Rendered images with their source text:

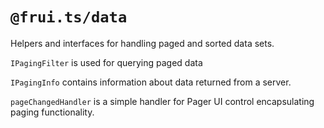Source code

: # `@frui.ts/data`

Helpers and interfaces for handling paged and sorted data sets.

`IPagingFilter` is used for querying paged data

`IPagingInfo` contains information about data returned from a server.

`pageChangedHandler` is a simple handler for Pager UI control encapsulating paging functionality.

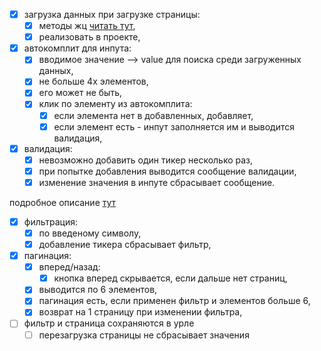 - [x] загрузка данных при загрузке страницы: 
  - [x] методы жц [читать тут](https://ru.vuejs.org/v2/guide/instance.html#%D0%A5%D1%83%D0%BA%D0%B8-%D0%B6%D0%B8%D0%B7%D0%BD%D0%B5%D0%BD%D0%BD%D0%BE%D0%B3%D0%BE-%D1%86%D0%B8%D0%BA%D0%BB%D0%B0-%D1%8D%D0%BA%D0%B7%D0%B5%D0%BC%D0%BF%D0%BB%D1%8F%D1%80%D0%B0),
  - [x] реализовать в проекте,
- [x] автокомплит для инпута:
  - [x] вводимое значение --> value для поиска среди загруженных данных, 
  - [x] не больше 4х элементов, 
  - [x] его может не быть, 
  - [x] клик по элементу из автокомплита: 
    - [x] если элемента нет в добавленных, добавляет,
    - [x] если элемент есть - инпут заполняется им и выводится валидация,
- [x] валидация:
  - [x] невозможно добавить один тикер несколько раз, 
  - [x] при попытке добавления выводится сообщение валидации, 
  - [x] изменение значения в инпуте сбрасывает сообщение.

подробное описание [тут](https://www.youtube.com/watch?v=F7olyLbQeJo&list=PLvTBThJr861yMBhpKafII3HZLAYujuNWw&index=16)

- [x] фильтрация:
  - [x] по введеному символу,
  - [x] добавление тикера сбрасывает фильтр,
- [x] пагинация:
  - [x] вперед/назад:
    - [x] кнопка вперед скрывается, если дальше нет страниц,
  - [x] выводится по 6 элементов,
  - [x] пагинация есть, если применен фильтр и элементов больше 6,
  - [x] возврат на 1 страницу при изменении фильтра,
- [ ] фильтр и страница сохраняются в урле
  - [ ] перезагрузка страницы не сбрасывает значения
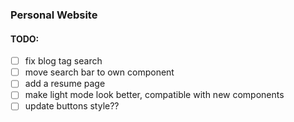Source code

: ### Personal Website

#### TODO:
- [ ] fix blog tag search
- [ ] move search bar to own component
- [ ] add a resume page
- [ ] make light mode look better, compatible with new components
- [ ] update buttons style??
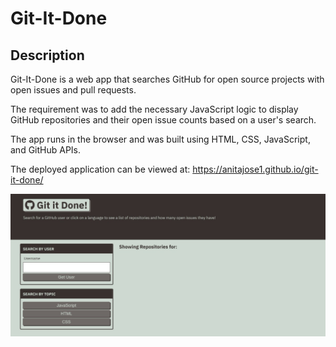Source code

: # Git-It-Done

## Description

Git-It-Done is a web app that searches GitHub for open source projects with open issues and pull requests.

The requirement was to add the necessary JavaScript logic to display GitHub repositories and their open issue counts based on a user's search.

The app runs in the browser and was built using HTML, CSS, JavaScript, and GitHub APIs.

The deployed application can be viewed at: https://anitajose1.github.io/git-it-done/

![screenshot of deployed application](./assets/images/screenshot.jpg)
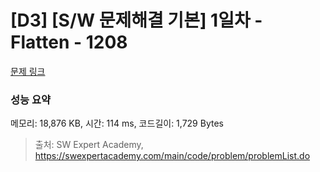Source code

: # [D3] [S/W 문제해결 기본] 1일차 - Flatten - 1208 

[문제 링크](https://swexpertacademy.com/main/code/problem/problemDetail.do?contestProbId=AV139KOaABgCFAYh) 

### 성능 요약

메모리: 18,876 KB, 시간: 114 ms, 코드길이: 1,729 Bytes



> 출처: SW Expert Academy, https://swexpertacademy.com/main/code/problem/problemList.do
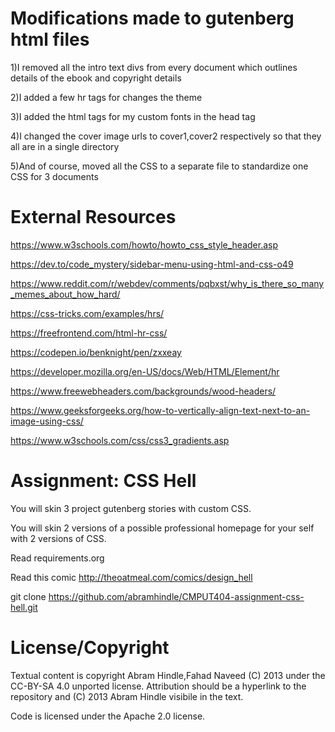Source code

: Modifications made to gutenberg html files
==========================================
1)I removed all the intro text divs from every document which outlines details of the ebook and copyright details

2)I added a few hr tags for changes the theme

3)I added the html tags for my custom fonts in the head tag

4)I changed the cover image urls to cover1,cover2 respectively so that they all are in a single directory

5)And of course, moved all the CSS to a separate file to standardize one CSS for 3 documents



External Resources
====================
https://www.w3schools.com/howto/howto_css_style_header.asp

https://dev.to/code_mystery/sidebar-menu-using-html-and-css-o49

https://www.reddit.com/r/webdev/comments/pqbxst/why_is_there_so_many_memes_about_how_hard/

https://css-tricks.com/examples/hrs/

https://freefrontend.com/html-hr-css/

https://codepen.io/benknight/pen/zxxeay

https://developer.mozilla.org/en-US/docs/Web/HTML/Element/hr

https://www.freewebheaders.com/backgrounds/wood-headers/

https://www.geeksforgeeks.org/how-to-vertically-align-text-next-to-an-image-using-css/

https://www.w3schools.com/css/css3_gradients.asp



Assignment: CSS Hell
====================

You will skin 3 project gutenberg stories with custom CSS.

You will skin 2 versions of a possible professional homepage for your
self with 2 versions of CSS.

Read requirements.org

Read this comic http://theoatmeal.com/comics/design_hell

git clone https://github.com/abramhindle/CMPUT404-assignment-css-hell.git

License/Copyright
=================

Textual content is copyright Abram Hindle,Fahad Naveed (C) 2013 under the CC-BY-SA
4.0 unported license. Attribution should be a hyperlink to the
repository and (C) 2013 Abram Hindle visibile in the text.

Code is licensed under the Apache 2.0 license.


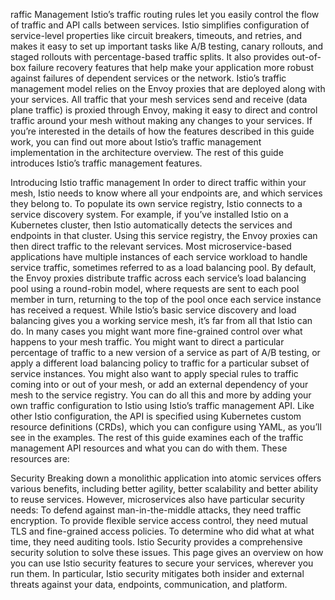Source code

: raffic Management
Istio’s traffic routing rules let you easily control the flow of traffic and API calls between services. Istio simplifies configuration of service-level properties like circuit breakers, timeouts, and retries, and makes it easy to set up important tasks like A/B testing, canary rollouts, and staged rollouts with percentage-based traffic splits. It also provides out-of-box failure recovery features that help make your application more robust against failures of dependent services or the network.
Istio’s traffic management model relies on the Envoy proxies that are deployed along with your services. All traffic that your mesh services send and receive (data plane traffic) is proxied through Envoy, making it easy to direct and control traffic around your mesh without making any changes to your services.
If you’re interested in the details of how the features described in this guide work, you can find out more about Istio’s traffic management implementation in the architecture overview. The rest of this guide introduces Istio’s traffic management features.

Introducing Istio traffic management
In order to direct traffic within your mesh, Istio needs to know where all your endpoints are, and which services they belong to. To populate its own service registry, Istio connects to a service discovery system. For example, if you’ve installed Istio on a Kubernetes cluster, then Istio automatically detects the services and endpoints in that cluster.
Using this service registry, the Envoy proxies can then direct traffic to the relevant services. Most microservice-based applications have multiple instances of each service workload to handle service traffic, sometimes referred to as a load balancing pool. By default, the Envoy proxies distribute traffic across each service’s load balancing pool using a round-robin model, where requests are sent to each pool member in turn, returning to the top of the pool once each service instance has received a request.
While Istio’s basic service discovery and load balancing gives you a working service mesh, it’s far from all that Istio can do. In many cases you might want more fine-grained control over what happens to your mesh traffic. You might want to direct a particular percentage of traffic to a new version of a service as part of A/B testing, or apply a different load balancing policy to traffic for a particular subset of service instances. You might also want to apply special rules to traffic coming into or out of your mesh, or add an external dependency of your mesh to the service registry. You can do all this and more by adding your own traffic configuration to Istio using Istio’s traffic management API.
Like other Istio configuration, the API is specified using Kubernetes custom resource definitions (CRDs), which you can configure using YAML, as you’ll see in the examples. The rest of this guide examines each of the traffic management API resources and what you can do with them. These resources are:

Security
Breaking down a monolithic application into atomic services offers various benefits, including better agility, better scalability and better ability to reuse services. However, microservices also have particular security needs: To defend against man-in-the-middle attacks, they need traffic encryption. To provide flexible service access control, they need mutual TLS and fine-grained access policies. To determine who did what at what time, they need auditing tools. Istio Security provides a comprehensive security solution to solve these issues. This page gives an overview on how you can use Istio security features to secure your services, wherever you run them. In particular, Istio security mitigates both insider and external threats against your data, endpoints, communication, and platform.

_Work order:_ Please return every one of the entries above with its text unchanged, leaving out the pictures.

_Task output:_
Source code

: # `@frui.ts/data`

Helpers and interfaces for handling paged and sorted data sets.

`IPagingFilter` is used for querying paged data

`IPagingInfo` contains information about data returned from a server.

`pageChangedHandler` is a simple handler for Pager UI control encapsulating paging functionality.

 - [x] загрузка данных при загрузке страницы: 
  - [x] методы жц [читать тут](https://ru.vuejs.org/v2/guide/instance.html#%D0%A5%D1%83%D0%BA%D0%B8-%D0%B6%D0%B8%D0%B7%D0%BD%D0%B5%D0%BD%D0%BD%D0%BE%D0%B3%D0%BE-%D1%86%D0%B8%D0%BA%D0%BB%D0%B0-%D1%8D%D0%BA%D0%B7%D0%B5%D0%BC%D0%BF%D0%BB%D1%8F%D1%80%D0%B0),
  - [x] реализовать в проекте,
- [x] автокомплит для инпута:
  - [x] вводимое значение --> value для поиска среди загруженных данных, 
  - [x] не больше 4х элементов, 
  - [x] его может не быть, 
  - [x] клик по элементу из автокомплита: 
    - [x] если элемента нет в добавленных, добавляет,
    - [x] если элемент есть - инпут заполняется им и выводится валидация,
- [x] валидация:
  - [x] невозможно добавить один тикер несколько раз, 
  - [x] при попытке добавления выводится сообщение валидации, 
  - [x] изменение значения в инпуте сбрасывает сообщение.

подробное описание [тут](https://www.youtube.com/watch?v=F7olyLbQeJo&list=PLvTBThJr861yMBhpKafII3HZLAYujuNWw&index=16)

- [x] фильтрация:
  - [x] по введеному символу,
  - [x] добавление тикера сбрасывает фильтр,
- [x] пагинация:
  - [x] вперед/назад:
    - [x] кнопка вперед скрывается, если дальше нет страниц,
  - [x] выводится по 6 элементов,
  - [x] пагинация есть, если применен фильтр и элементов больше 6,
  - [x] возврат на 1 страницу при изменении фильтра,
- [ ] фильтр и страница сохраняются в урле
  - [ ] перезагрузка страницы не сбрасывает значения
Source code

: ### Personal Website

#### TODO:
- [ ] fix blog tag search
- [ ] move search bar to own component
- [ ] add a resume page
- [ ] make light mode look better, compatible with new components
- [ ] update buttons style??
Source code

: # Git-It-Done

## Description

Git-It-Done is a web app that searches GitHub for open source projects with open issues and pull requests.

The requirement was to add the necessary JavaScript logic to display GitHub repositories and their open issue counts based on a user's search.

The app runs in the browser and was built using HTML, CSS, JavaScript, and GitHub APIs.

The deployed application can be viewed at: https://anitajose1.github.io/git-it-done/

![screenshot of deployed application](./assets/images/screenshot.jpg)
Source code

: # [D3] [S/W 문제해결 기본] 1일차 - Flatten - 1208 

[문제 링크](https://swexpertacademy.com/main/code/problem/problemDetail.do?contestProbId=AV139KOaABgCFAYh) 

### 성능 요약

메모리: 18,876 KB, 시간: 114 ms, 코드길이: 1,729 Bytes



> 출처: SW Expert Academy, https://swexpertacademy.com/main/code/problem/problemList.do
Source code

: Modifications made to gutenberg html files
==========================================
1)I removed all the intro text divs from every document which outlines details of the ebook and copyright details

2)I added a few hr tags for changes the theme

3)I added the html tags for my custom fonts in the head tag

4)I changed the cover image urls to cover1,cover2 respectively so that they all are in a single directory

5)And of course, moved all the CSS to a separate file to standardize one CSS for 3 documents



External Resources
====================
https://www.w3schools.com/howto/howto_css_style_header.asp

https://dev.to/code_mystery/sidebar-menu-using-html-and-css-o49

https://www.reddit.com/r/webdev/comments/pqbxst/why_is_there_so_many_memes_about_how_hard/

https://css-tricks.com/examples/hrs/

https://freefrontend.com/html-hr-css/

https://codepen.io/benknight/pen/zxxeay

https://developer.mozilla.org/en-US/docs/Web/HTML/Element/hr

https://www.freewebheaders.com/backgrounds/wood-headers/

https://www.geeksforgeeks.org/how-to-vertically-align-text-next-to-an-image-using-css/

https://www.w3schools.com/css/css3_gradients.asp



Assignment: CSS Hell
====================

You will skin 3 project gutenberg stories with custom CSS.

You will skin 2 versions of a possible professional homepage for your
self with 2 versions of CSS.

Read requirements.org

Read this comic http://theoatmeal.com/comics/design_hell

git clone https://github.com/abramhindle/CMPUT404-assignment-css-hell.git

License/Copyright
=================

Textual content is copyright Abram Hindle,Fahad Naveed (C) 2013 under the CC-BY-SA
4.0 unported license. Attribution should be a hyperlink to the
repository and (C) 2013 Abram Hindle visibile in the text.

Code is licensed under the Apache 2.0 license.


Source code

: raffic Management
Istio’s traffic routing rules let you easily control the flow of traffic and API calls between services. Istio simplifies configuration of service-level properties like circuit breakers, timeouts, and retries, and makes it easy to set up important tasks like A/B testing, canary rollouts, and staged rollouts with percentage-based traffic splits. It also provides out-of-box failure recovery features that help make your application more robust against failures of dependent services or the network.
Istio’s traffic management model relies on the Envoy proxies that are deployed along with your services. All traffic that your mesh services send and receive (data plane traffic) is proxied through Envoy, making it easy to direct and control traffic around your mesh without making any changes to your services.
If you’re interested in the details of how the features described in this guide work, you can find out more about Istio’s traffic management implementation in the architecture overview. The rest of this guide introduces Istio’s traffic management features.

Introducing Istio traffic management
In order to direct traffic within your mesh, Istio needs to know where all your endpoints are, and which services they belong to. To populate its own service registry, Istio connects to a service discovery system. For example, if you’ve installed Istio on a Kubernetes cluster, then Istio automatically detects the services and endpoints in that cluster.
Using this service registry, the Envoy proxies can then direct traffic to the relevant services. Most microservice-based applications have multiple instances of each service workload to handle service traffic, sometimes referred to as a load balancing pool. By default, the Envoy proxies distribute traffic across each service’s load balancing pool using a round-robin model, where requests are sent to each pool member in turn, returning to the top of the pool once each service instance has received a request.
While Istio’s basic service discovery and load balancing gives you a working service mesh, it’s far from all that Istio can do. In many cases you might want more fine-grained control over what happens to your mesh traffic. You might want to direct a particular percentage of traffic to a new version of a service as part of A/B testing, or apply a different load balancing policy to traffic for a particular subset of service instances. You might also want to apply special rules to traffic coming into or out of your mesh, or add an external dependency of your mesh to the service registry. You can do all this and more by adding your own traffic configuration to Istio using Istio’s traffic management API.
Like other Istio configuration, the API is specified using Kubernetes custom resource definitions (CRDs), which you can configure using YAML, as you’ll see in the examples. The rest of this guide examines each of the traffic management API resources and what you can do with them. These resources are:

Security
Breaking down a monolithic application into atomic services offers various benefits, including better agility, better scalability and better ability to reuse services. However, microservices also have particular security needs: To defend against man-in-the-middle attacks, they need traffic encryption. To provide flexible service access control, they need mutual TLS and fine-grained access policies. To determine who did what at what time, they need auditing tools. Istio Security provides a comprehensive security solution to solve these issues. This page gives an overview on how you can use Istio security features to secure your services, wherever you run them. In particular, Istio security mitigates both insider and external threats against your data, endpoints, communication, and platform.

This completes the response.